The trait introduces a [witness] method that returns a [WitnessT] type, which acts as a proof that the underlying data remains valid. The [get_val_with_witness] method then provides a reference with the witness's lifetime rather than relying on a borrow from the zipper.

This design allows the zipper to be moved while ensuring that any borrowed values remain valid as long as the witness remains active.

Example Usage

#![allow(unused)]
fn main() {
extern crate pathmap;
use pathmap::{PathMap, zipper::*};

// Create a PathMap and populate it
let mut map = PathMap::new();
map.insert(b"hello", "world");
map.insert(b"hello/nested", "value");

// Convert to a read-only zipper
let mut zipper = map.into_read_zipper(b"");

// Move to a position with a value
zipper.descend_to(b"hello");
assert!(zipper.is_val());

// Create a witness to enable extended lifetime access
let witness = zipper.witness();

// Get a reference using the witness
let value_ref = zipper.get_val_with_witness(&witness).unwrap();

// The zipper can now be moved while the value reference remains valid
zipper.descend_to(b"/nested");
assert!(zipper.is_val());

// The original value reference is still valid because the witness is alive
assert_eq!(*value_ref, "world");

// Get another value using the same witness
let nested_ref = zipper.get_val_with_witness(&witness).unwrap();
assert_eq!(*nested_ref, "value");

// Both references remain valid until the witness is dropped, even after the
// zipper is dropped
drop(zipper);
assert_eq!(*value_ref, "world");
assert_eq!(*nested_ref, "value");
}

Paths and Absolute Paths

Some zippers maintain can expose their focus position within the trie as a path. The following traits expose access to the path buffer in some way.

:: TASK OBJECTIVE ::
Reproduce the zipper witness excerpt above word for word, from start to finish.

:: DATA SHOWN ::
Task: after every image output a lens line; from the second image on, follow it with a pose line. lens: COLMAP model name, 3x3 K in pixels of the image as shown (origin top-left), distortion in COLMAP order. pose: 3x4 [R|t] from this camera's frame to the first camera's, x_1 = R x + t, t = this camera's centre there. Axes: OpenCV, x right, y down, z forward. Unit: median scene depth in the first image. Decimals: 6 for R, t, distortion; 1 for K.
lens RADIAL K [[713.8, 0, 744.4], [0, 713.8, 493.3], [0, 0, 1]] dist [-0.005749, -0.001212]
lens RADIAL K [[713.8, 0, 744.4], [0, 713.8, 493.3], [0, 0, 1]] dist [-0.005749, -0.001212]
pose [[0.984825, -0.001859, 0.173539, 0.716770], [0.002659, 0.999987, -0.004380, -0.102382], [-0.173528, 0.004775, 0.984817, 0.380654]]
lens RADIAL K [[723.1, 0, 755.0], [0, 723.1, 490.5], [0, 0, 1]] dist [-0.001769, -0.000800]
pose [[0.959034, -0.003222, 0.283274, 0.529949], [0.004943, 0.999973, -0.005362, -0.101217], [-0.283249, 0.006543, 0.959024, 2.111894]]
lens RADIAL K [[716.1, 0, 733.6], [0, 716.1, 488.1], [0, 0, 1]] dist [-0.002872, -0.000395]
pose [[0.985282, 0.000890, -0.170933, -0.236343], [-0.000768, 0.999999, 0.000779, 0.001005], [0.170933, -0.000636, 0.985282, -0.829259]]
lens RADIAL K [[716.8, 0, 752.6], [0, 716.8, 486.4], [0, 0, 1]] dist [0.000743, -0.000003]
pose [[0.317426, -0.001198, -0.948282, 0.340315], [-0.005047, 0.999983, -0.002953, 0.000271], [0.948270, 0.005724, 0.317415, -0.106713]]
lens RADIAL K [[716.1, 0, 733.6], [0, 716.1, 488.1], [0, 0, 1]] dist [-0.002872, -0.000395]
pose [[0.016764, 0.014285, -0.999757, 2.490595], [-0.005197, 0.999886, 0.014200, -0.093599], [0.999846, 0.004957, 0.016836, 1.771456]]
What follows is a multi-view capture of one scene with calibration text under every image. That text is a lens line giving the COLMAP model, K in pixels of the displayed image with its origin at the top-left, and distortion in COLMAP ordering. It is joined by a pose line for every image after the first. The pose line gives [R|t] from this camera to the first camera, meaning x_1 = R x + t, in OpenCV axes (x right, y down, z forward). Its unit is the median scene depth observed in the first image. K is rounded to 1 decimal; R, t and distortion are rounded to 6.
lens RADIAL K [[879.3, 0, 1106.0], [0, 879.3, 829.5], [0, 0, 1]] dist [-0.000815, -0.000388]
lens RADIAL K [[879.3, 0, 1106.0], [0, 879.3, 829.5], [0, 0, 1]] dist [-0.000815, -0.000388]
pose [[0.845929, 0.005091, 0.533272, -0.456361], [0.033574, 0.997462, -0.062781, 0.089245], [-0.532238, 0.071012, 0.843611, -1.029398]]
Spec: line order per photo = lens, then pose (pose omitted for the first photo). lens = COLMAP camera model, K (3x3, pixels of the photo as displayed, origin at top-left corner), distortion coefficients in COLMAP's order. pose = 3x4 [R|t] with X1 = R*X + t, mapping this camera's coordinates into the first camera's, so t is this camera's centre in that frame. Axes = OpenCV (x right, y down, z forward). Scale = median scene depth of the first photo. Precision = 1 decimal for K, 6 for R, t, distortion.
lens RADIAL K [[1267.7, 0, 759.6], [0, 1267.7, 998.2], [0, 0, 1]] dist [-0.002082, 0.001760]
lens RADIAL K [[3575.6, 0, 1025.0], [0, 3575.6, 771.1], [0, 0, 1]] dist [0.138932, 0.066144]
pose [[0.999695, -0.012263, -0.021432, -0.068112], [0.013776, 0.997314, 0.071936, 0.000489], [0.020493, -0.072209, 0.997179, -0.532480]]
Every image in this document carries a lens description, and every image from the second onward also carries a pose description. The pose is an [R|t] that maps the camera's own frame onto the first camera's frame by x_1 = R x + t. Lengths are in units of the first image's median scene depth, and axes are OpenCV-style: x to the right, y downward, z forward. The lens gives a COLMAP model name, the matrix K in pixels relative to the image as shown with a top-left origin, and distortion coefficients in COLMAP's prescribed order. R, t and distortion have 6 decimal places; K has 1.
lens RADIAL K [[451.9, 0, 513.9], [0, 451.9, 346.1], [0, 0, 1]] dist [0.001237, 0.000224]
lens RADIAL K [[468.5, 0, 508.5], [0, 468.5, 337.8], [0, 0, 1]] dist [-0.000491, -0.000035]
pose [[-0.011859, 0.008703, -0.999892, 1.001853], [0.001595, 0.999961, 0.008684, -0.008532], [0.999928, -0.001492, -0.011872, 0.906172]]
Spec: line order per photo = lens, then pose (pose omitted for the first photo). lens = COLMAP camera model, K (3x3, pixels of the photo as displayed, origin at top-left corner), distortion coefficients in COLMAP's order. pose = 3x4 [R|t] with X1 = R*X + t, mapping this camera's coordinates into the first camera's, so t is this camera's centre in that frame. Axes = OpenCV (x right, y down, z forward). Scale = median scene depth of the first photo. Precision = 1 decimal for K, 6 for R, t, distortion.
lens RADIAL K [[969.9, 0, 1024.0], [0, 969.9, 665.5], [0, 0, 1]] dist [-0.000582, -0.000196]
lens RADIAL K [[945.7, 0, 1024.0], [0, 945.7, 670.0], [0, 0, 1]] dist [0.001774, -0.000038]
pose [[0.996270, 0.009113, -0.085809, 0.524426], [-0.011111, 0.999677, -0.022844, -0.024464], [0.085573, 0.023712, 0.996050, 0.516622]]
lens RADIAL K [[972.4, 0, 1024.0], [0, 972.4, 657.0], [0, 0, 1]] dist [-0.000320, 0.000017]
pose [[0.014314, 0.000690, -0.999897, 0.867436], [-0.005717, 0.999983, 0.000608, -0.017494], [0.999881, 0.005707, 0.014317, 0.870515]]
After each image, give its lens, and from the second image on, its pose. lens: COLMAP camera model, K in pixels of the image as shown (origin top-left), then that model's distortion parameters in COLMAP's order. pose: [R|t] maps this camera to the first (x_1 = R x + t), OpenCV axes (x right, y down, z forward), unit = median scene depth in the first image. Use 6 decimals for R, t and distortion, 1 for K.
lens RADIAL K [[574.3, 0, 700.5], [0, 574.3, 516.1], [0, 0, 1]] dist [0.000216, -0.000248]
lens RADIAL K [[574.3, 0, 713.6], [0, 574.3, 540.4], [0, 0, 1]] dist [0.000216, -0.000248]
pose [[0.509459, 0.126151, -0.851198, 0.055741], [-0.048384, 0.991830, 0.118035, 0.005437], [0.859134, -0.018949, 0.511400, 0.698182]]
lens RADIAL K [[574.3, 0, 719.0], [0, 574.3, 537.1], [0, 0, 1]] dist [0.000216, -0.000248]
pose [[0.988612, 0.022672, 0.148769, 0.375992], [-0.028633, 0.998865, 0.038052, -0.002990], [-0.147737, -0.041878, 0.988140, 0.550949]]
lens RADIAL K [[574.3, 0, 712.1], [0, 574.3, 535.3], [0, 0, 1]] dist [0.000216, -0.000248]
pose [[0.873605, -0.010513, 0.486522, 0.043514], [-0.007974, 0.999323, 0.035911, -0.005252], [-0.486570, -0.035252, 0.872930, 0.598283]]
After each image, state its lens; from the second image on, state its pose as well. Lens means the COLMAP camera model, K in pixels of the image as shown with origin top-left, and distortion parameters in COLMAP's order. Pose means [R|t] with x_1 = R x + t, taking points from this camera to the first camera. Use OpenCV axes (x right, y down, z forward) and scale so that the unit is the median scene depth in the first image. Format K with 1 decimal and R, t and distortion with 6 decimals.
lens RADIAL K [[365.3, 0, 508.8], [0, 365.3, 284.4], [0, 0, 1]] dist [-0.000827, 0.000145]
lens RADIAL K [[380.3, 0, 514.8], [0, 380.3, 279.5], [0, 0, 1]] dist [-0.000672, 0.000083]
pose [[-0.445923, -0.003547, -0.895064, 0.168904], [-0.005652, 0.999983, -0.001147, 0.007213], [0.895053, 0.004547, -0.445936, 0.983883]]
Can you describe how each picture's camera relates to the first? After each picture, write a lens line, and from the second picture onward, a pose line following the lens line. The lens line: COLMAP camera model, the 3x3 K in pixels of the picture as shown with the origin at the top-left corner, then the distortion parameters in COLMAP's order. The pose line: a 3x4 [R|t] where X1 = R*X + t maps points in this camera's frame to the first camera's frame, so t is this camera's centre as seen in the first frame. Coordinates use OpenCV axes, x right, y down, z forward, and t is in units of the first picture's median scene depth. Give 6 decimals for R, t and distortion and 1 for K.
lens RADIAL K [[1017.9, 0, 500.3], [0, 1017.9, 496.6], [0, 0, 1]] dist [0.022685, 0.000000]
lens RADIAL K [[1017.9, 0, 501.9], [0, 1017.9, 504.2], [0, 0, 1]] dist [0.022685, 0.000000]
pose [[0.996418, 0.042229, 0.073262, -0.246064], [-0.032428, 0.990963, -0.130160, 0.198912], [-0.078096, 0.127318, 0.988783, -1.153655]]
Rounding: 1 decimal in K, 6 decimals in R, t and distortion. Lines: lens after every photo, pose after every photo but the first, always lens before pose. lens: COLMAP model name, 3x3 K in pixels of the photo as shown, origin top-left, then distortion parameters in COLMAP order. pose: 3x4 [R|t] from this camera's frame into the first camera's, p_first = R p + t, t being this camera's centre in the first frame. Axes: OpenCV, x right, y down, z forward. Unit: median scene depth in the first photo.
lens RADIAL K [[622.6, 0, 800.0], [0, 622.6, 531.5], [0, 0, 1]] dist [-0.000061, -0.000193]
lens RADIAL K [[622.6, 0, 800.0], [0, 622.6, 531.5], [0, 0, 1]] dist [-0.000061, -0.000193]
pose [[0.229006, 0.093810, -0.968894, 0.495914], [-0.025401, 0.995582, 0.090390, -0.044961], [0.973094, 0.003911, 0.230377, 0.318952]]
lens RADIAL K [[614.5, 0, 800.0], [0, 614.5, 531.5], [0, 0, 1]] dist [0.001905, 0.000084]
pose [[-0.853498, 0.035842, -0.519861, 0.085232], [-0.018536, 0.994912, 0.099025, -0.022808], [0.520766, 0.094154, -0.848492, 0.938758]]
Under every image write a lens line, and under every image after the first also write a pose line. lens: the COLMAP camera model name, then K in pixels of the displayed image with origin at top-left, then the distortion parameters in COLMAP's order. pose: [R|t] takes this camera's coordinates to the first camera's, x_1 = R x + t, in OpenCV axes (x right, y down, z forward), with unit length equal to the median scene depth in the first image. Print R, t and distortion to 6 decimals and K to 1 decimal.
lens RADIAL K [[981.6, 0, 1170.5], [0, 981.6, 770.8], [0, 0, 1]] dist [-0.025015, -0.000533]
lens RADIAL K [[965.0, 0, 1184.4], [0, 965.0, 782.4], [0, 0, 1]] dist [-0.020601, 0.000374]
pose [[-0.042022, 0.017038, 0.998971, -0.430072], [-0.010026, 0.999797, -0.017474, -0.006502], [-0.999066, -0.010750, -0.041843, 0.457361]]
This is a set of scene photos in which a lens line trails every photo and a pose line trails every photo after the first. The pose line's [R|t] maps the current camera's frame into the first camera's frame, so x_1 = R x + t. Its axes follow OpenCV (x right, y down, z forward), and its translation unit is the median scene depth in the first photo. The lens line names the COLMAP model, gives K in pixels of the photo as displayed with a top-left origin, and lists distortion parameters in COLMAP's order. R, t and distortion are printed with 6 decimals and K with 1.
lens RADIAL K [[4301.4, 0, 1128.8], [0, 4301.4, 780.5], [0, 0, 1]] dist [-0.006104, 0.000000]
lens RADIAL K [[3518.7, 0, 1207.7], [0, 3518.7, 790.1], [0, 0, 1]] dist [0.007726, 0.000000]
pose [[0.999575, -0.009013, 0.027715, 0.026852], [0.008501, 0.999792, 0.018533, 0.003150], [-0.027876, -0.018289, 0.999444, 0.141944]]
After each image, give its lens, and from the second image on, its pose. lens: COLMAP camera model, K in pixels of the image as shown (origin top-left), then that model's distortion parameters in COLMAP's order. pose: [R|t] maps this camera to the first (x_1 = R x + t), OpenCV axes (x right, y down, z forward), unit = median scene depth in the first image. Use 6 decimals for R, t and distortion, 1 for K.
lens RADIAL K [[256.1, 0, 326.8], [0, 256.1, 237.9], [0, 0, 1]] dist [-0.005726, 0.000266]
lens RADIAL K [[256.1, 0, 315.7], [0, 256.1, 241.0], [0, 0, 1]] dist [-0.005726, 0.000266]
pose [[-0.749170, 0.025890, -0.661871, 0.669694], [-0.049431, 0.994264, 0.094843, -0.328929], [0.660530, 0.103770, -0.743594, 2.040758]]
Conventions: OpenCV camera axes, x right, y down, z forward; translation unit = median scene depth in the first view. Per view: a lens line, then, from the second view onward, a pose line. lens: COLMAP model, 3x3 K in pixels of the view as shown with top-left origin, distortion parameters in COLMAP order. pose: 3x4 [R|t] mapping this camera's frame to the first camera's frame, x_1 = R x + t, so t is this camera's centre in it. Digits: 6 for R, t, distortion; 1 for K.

:: REPLY ::
The trait introduces a [witness] method that returns a [WitnessT] type, which acts as a proof that the underlying data remains valid. The [get_val_with_witness] method then provides a reference with the witness's lifetime rather than relying on a borrow from the zipper.

This design allows the zipper to be moved while ensuring that any borrowed values remain valid as long as the witness remains active.

Example Usage

#![allow(unused)]
fn main() {
extern crate pathmap;
use pathmap::{PathMap, zipper::*};

// Create a PathMap and populate it
let mut map = PathMap::new();
map.insert(b"hello", "world");
map.insert(b"hello/nested", "value");

// Convert to a read-only zipper
let mut zipper = map.into_read_zipper(b"");

// Move to a position with a value
zipper.descend_to(b"hello");
assert!(zipper.is_val());

// Create a witness to enable extended lifetime access
let witness = zipper.witness();

// Get a reference using the witness
let value_ref = zipper.get_val_with_witness(&witness).unwrap();

// The zipper can now be moved while the value reference remains valid
zipper.descend_to(b"/nested");
assert!(zipper.is_val());

// The original value reference is still valid because the witness is alive
assert_eq!(*value_ref, "world");

// Get another value using the same witness
let nested_ref = zipper.get_val_with_witness(&witness).unwrap();
assert_eq!(*nested_ref, "value");

// Both references remain valid until the witness is dropped, even after the
// zipper is dropped
drop(zipper);
assert_eq!(*value_ref, "world");
assert_eq!(*nested_ref, "value");
}

Paths and Absolute Paths

Some zippers maintain can expose their focus position within the trie as a path. The following traits expose access to the path buffer in some way.